The HPA recommends that clinicians should be vigilant to the possibility of treatment failures among their patients. Moreover, they should consider performing tests of cure, particularly if symptoms persist or following a throat infection.
Professor Cathy Ison of the HPA commented: “At the moment the drugs we use in the UK are still effective for treating gonorrhoea.

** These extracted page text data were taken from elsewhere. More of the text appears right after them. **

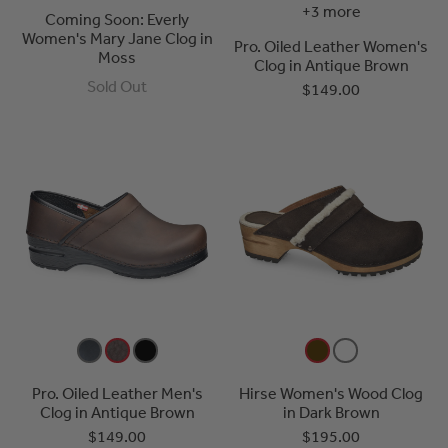
+3 more
Coming Soon: Everly
Women's Mary Jane Clog in
Pro. Oiled Leather Women's
Moss
Clog in Antique Brown
Sold Out
$149.00
Pro. Oiled Leather Men's
Hirse Women's Wood Clog
Clog in Antique Brown
in Dark Brown
$149.00
$195.00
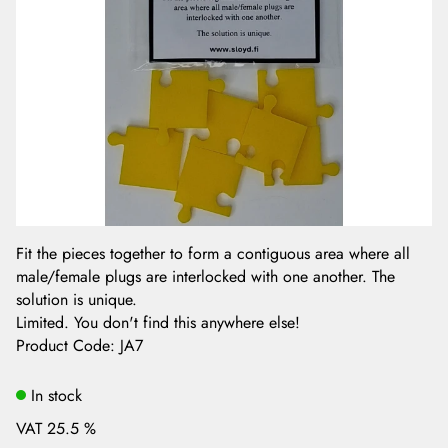
Fit the pieces together to form a contiguous area where all
male/female plugs are interlocked with one another. The
solution is unique.
Limited. You don't find this anywhere else!
Product Code
:
JA7
In stock
VAT 25.5 %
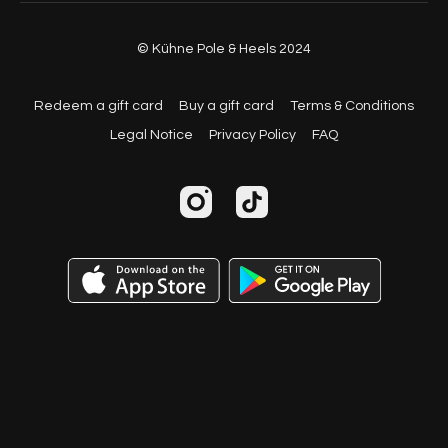
© Kühne Pole & Heels 2024
Redeem a gift card
Buy a gift card
Terms & Conditions
Legal Notice
Privacy Policy
FAQ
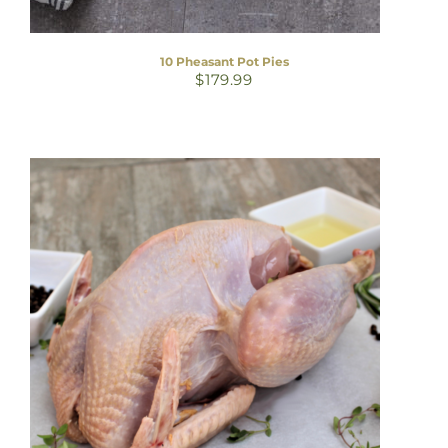
10 Pheasant Pot Pies
$
179.99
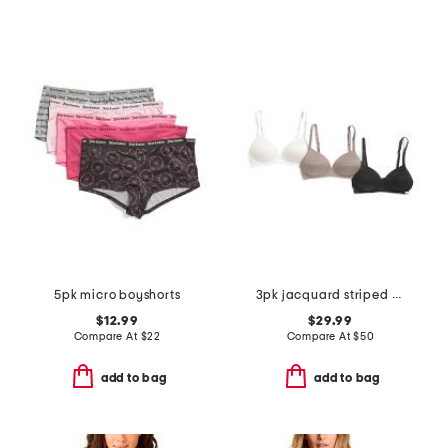
5pk micro boyshorts
3pk jacquard striped bras
$12.99
$29.99
Compare At
$
22
Compare At
$
50
add to bag
add to bag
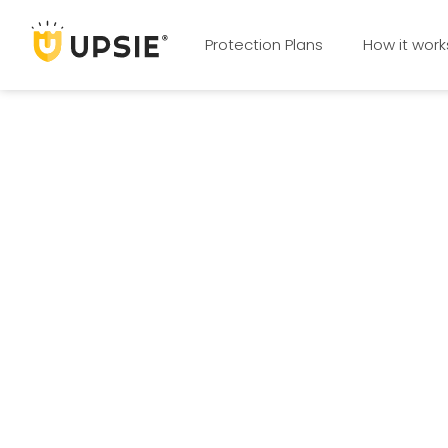
Protection Plans
How it work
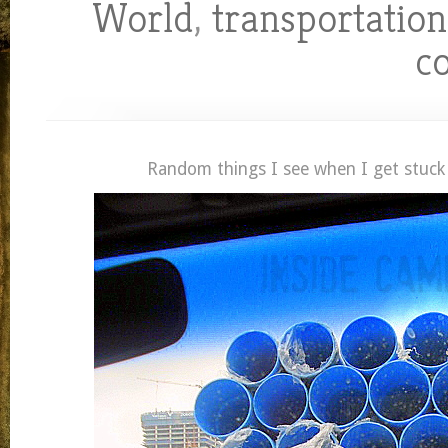
World
,
transportation
c
Random things I see when I get stuck i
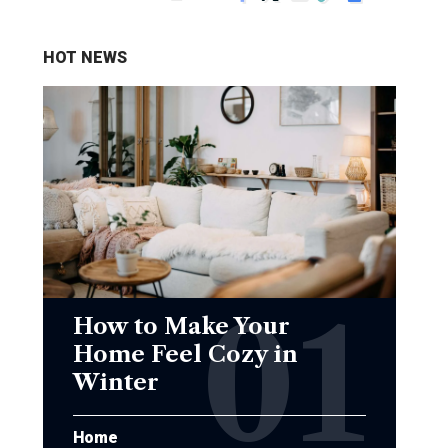
HOT NEWS
How to Make Your
Home Feel Cozy in
Winter
Home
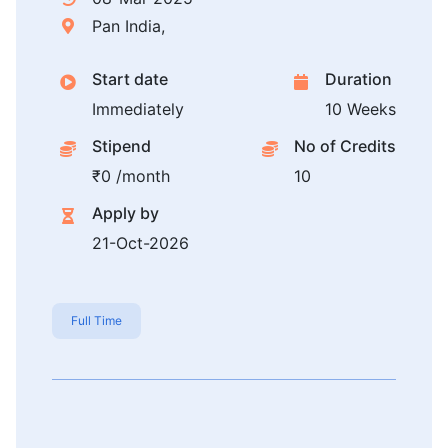
Pan India,
Start date
Duration
Immediately
10 Weeks
Stipend
No of Credits
₹0 /month
10
Apply by
21-Oct-2026
Full Time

But our lab tests show that the bacteria are becoming less sensitive to these drugs and the worry is that we could see gonorrhoea become a very difficult infection to treat within the next five years, as elsewhere in the world.”
She added that this could mean that changing sexual behaviour would become the only way to control the infection.
New diagnoses of sexually transmitted infections
The HPA also released data today on the 482,696 new diagnoses of sexually transmitted infections made in 2009. The data shows that in the general population, the peak age for woman acquiring an STI is 19 to 20, and for men it is between 20 and 23.
Among women, two-thirds of new diagnoses were in those under the age of 25. Among men, around half are in this age group.
New diagnoses of chlamydia, gonorrhoea and genital herpes increased between 2008 and 2009, each by between 5-7%. Some of this is likely to be driven by increased rates of testing, including through the National Chlamydia Screening Programme.
On the other hand diagnoses of syphilis and genital warts have stabilised, with decreases of 1% and 0.3% respectively.
Sir Nick Partridge, chief executive of the Terrence Higgins Trust, called it "staggering" that infections had risen to almost half a million a year. "Until we improve sex education and give extra support to young people, they will continue to take avoidable risks with their sex lives," he said.